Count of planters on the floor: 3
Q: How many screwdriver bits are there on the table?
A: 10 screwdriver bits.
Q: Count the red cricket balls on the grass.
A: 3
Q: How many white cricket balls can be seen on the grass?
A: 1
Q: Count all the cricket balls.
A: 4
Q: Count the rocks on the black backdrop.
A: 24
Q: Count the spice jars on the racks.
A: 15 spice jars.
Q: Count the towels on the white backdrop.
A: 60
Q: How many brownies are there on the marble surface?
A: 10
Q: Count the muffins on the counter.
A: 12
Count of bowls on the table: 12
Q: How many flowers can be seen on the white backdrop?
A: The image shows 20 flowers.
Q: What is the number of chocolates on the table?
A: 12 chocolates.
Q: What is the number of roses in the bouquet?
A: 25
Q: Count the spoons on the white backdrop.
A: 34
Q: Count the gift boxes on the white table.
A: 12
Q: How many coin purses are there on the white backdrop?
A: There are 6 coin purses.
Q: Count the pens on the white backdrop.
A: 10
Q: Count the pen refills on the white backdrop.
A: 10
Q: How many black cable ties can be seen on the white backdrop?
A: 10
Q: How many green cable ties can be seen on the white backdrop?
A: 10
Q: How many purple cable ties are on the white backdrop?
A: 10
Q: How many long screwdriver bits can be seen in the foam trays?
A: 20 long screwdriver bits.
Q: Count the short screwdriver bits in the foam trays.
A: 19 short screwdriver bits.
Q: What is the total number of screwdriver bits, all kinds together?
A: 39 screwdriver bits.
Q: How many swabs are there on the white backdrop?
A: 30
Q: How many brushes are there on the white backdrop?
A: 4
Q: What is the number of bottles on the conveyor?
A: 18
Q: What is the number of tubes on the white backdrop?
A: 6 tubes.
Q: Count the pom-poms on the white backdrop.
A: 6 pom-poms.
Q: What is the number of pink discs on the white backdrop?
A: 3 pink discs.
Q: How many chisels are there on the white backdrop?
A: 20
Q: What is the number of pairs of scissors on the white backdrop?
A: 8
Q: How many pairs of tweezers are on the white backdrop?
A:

• **PROBLEM TO SOLVE**
Which lines of the items above contain the word "short"? Gather each of them.

• **COMPLETED EXERCISE**
Q: Count the short screwdriver bits in the foam trays.
A: 19 short screwdriver bits.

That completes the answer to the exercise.